I recently was starting a new NER annotation project on org named entities, and I realised that the default English tokenizer fails rather frequently on my corpus. As a result, some nuances that are important become impossible to capture. There are too many cases for me to enumerate, so I started thinking about the following possibilities:
Using Prodigy to annotate spans in order to then train a tokenizer to replace the default tokenizer when annotating/training the NER model;
Using a teach recipe somehow with the existing tokenizer in order to 'fix' the bad tokenizations.
As far as I can tell, it's not possible to run Prodigy without specifying some kind of tokenizer, so I wasn't sure whether this could be hacked by, say, providing a custom tokenizer with character-level tokenization, or some other approach.
What would be the recommended approach in this situation?
By default, Prodigy will use the tokenizer of whichever spaCy model you load in. But you can also load in your own spaCy model package with a custom tokenizer, or start with pre-tokenized data with a "tokens" property. See here for an example of the data format.
So if you have a tokenizer that works well for your specific data, that'd be the easiest solution. If you don't have a tokenizer that works well, you could try and customize spaCy's tokenization rules or add custom merging/splitting logic for very specific cases that can't be expressed with rules. (You could also use Prodigy to collect the special cases that are currently not tokenized the way you want them to be tokenized – for instance, using the ner.manual recipe and maybe some custom CSS that adds a border around each token container. You can then highlight all tokens with the wrong tokenization, export the data and compile a list of special cases to focus on.)
If you want to actually train a tokenizer, you could use an existing neural tokenizer implementation, train that and then use it to pre-tokenize your data before annotation. However, this will obviously be significantly slower at runtime.
Thanks for the reply. So, to be more specific, there is no way to 'teach' the spacy default english tokenizer by using prodigy to fix tokenizations or reject incorrect tokenizations?

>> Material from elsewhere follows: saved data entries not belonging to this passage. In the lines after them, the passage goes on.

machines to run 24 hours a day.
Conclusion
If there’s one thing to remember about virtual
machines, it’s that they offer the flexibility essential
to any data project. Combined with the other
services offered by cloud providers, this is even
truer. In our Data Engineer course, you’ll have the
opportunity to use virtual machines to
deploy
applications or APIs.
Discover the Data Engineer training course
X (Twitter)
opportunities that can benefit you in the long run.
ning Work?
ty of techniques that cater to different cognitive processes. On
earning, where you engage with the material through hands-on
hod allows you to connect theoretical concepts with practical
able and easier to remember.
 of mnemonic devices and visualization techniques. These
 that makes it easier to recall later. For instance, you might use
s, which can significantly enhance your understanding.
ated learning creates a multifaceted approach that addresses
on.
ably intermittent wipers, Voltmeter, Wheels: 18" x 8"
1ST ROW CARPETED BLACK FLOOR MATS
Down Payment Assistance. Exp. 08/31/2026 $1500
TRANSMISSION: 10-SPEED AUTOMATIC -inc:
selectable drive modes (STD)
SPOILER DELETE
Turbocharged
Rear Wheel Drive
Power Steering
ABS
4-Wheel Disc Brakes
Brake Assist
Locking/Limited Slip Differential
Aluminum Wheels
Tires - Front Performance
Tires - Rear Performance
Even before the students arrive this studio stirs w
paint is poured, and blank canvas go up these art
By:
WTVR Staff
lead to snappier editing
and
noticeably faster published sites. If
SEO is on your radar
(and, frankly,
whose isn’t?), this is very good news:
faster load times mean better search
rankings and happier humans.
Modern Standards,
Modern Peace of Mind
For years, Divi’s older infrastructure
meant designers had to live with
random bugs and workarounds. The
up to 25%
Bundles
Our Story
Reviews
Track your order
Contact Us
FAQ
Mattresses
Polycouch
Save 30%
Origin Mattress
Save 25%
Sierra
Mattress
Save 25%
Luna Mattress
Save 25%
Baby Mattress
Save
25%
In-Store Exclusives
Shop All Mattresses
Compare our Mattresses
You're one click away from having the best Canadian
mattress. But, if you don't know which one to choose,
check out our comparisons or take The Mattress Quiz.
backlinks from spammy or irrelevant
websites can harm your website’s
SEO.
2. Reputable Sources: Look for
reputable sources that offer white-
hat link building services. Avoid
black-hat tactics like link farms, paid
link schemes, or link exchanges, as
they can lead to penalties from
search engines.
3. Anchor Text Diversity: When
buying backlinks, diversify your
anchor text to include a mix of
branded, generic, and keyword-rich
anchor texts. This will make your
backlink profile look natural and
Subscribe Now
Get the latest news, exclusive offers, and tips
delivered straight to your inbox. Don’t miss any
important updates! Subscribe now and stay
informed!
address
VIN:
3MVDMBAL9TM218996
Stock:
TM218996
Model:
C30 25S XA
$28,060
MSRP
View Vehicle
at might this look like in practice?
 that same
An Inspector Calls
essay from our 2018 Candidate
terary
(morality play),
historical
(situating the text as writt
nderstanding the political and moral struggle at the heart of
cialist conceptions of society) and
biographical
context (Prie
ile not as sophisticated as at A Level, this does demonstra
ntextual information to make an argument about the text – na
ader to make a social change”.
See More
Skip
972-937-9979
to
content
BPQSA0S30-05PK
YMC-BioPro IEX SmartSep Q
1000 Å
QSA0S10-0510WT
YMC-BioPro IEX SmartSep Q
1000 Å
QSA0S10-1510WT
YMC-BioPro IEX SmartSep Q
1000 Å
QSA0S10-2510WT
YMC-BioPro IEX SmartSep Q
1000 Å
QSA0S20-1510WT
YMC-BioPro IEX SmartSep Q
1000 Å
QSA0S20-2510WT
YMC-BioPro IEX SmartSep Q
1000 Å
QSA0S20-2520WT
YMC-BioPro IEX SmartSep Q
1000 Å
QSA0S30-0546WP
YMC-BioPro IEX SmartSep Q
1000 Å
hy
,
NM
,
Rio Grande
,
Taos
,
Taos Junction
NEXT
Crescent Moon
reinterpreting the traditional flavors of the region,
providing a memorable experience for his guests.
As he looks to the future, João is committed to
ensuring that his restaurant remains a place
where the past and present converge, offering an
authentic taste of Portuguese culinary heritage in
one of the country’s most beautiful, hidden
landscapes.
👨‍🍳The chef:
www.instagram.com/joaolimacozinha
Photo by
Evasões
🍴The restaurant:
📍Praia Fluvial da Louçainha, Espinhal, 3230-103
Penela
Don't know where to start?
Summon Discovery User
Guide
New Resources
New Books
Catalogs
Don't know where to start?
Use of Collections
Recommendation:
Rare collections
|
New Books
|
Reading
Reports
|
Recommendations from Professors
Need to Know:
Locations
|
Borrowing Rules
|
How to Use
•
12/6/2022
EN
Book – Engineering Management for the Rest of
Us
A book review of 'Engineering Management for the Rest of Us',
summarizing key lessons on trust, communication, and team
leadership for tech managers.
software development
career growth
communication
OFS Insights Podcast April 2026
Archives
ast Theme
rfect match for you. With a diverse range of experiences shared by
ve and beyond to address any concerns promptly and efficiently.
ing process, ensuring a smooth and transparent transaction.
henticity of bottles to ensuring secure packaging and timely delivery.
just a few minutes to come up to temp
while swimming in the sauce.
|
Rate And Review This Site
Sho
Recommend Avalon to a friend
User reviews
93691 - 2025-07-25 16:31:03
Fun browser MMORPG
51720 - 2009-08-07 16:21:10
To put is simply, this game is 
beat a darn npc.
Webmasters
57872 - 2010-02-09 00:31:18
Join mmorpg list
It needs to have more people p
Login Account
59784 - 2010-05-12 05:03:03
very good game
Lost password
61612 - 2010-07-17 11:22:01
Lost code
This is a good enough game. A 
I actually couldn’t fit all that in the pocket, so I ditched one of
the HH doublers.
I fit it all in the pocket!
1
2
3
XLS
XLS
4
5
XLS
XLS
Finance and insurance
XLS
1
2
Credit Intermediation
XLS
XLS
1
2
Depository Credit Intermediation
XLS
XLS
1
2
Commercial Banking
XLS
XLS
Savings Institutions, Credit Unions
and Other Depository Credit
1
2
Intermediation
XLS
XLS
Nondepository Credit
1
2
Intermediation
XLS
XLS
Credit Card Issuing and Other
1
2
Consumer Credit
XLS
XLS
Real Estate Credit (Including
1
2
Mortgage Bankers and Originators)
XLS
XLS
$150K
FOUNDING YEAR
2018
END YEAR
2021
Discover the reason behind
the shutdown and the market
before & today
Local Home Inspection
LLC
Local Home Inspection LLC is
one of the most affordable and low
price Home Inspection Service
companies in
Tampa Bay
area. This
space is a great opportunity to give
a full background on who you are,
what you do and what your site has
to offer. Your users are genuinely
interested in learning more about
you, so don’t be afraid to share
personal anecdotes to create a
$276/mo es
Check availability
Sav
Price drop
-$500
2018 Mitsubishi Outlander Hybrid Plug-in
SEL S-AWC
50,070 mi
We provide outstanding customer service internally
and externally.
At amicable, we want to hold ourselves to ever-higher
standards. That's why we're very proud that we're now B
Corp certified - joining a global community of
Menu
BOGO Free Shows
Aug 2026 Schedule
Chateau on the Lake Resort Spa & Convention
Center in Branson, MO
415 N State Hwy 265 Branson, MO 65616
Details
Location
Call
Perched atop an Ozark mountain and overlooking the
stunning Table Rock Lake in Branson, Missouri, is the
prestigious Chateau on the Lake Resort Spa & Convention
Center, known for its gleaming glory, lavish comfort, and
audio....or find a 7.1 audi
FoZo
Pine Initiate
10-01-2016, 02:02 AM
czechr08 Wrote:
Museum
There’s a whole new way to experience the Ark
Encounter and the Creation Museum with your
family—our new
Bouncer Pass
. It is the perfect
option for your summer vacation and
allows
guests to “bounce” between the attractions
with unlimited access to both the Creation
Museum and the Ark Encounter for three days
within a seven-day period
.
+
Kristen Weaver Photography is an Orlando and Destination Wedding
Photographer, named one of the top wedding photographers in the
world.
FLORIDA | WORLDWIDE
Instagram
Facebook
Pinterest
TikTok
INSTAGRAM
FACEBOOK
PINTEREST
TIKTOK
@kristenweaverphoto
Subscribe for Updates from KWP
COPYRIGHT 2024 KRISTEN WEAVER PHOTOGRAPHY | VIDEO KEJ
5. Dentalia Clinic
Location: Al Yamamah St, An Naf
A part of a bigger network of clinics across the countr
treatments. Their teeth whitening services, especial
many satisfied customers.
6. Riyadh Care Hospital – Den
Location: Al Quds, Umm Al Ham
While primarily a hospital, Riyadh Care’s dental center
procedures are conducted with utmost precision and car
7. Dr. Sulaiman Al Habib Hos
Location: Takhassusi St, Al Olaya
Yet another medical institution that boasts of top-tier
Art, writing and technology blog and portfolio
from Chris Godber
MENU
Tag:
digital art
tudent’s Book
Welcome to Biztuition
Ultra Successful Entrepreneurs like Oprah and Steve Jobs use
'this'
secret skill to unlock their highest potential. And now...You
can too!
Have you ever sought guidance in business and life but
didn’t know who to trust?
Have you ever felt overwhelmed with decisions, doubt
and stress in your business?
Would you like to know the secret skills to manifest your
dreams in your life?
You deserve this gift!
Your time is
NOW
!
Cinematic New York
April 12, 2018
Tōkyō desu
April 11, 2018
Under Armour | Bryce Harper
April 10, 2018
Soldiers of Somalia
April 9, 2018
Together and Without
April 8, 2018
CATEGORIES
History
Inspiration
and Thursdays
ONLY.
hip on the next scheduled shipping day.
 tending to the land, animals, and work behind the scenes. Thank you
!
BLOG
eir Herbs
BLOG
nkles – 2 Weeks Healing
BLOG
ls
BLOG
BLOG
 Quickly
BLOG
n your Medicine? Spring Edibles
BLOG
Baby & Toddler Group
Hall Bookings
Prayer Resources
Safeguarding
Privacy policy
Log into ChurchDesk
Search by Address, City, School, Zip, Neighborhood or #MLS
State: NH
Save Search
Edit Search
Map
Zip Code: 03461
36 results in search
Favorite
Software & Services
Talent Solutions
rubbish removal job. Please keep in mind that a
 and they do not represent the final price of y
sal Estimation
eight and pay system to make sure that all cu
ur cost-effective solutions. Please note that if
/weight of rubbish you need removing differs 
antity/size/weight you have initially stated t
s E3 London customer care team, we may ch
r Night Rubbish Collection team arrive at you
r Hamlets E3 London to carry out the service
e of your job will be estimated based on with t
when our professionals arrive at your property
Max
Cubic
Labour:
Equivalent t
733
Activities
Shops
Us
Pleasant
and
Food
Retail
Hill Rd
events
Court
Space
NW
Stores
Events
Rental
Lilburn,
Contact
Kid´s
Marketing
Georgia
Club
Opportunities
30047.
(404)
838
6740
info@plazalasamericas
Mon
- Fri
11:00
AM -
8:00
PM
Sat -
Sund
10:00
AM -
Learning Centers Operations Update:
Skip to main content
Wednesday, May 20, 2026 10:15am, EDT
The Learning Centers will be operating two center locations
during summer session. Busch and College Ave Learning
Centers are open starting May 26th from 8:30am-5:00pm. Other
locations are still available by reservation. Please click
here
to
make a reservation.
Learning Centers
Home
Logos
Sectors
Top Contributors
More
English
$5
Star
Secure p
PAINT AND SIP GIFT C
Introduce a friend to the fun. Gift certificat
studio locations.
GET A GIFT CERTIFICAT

For my data, the spacy default english tokenizer is wrong maybe 20% of the time, so I don't want to spend time collecting hundreds or thousands of cases for rules. It would have been really convenient to be able to use the english tokenizer as a baseline model, and update it through prodigy directly. After all, the tokenizer can play a big role in the final results of these types of pipelines, so it might be nice to allow the tokenizer to be customised/improved much like the NER models...
I would like to avoid having to go back to BRAT just to do the tokenization annotations.
Well, spaCy's tokenizer isn't "teachable" in that sense, because it's rule-based, not statistical. That's what makes it so fast and relatively easy to adjust for custom use cases, which is indeed very important.
The "rules" in this case aren't just lists of special cases and how to tokenize them – they describe how to split prefixes, suffixes and infixes and a few exceptions. You can read more about how that works here. You can easily add and remove prefix/infix/suffix rules or add special cases, but it wouldn't make sense to do this during annotation, because you want to evaluate changes on all of your data to make sure there are no unintended side-effects. So you typically want to collect the cases it currently fails on and work out how to best adjust the tokenization rules for the best accuracy tradeoff.
(For instance, there might be special characters you never want to split on and removing them from the infixes could give you a 10% increase in accuracy on those cases with a -1% regression on some other special cases, which is a good tradeoff overall. And then there might be cases you want to hard-code, because theres no consistent general-purpose policy for them.)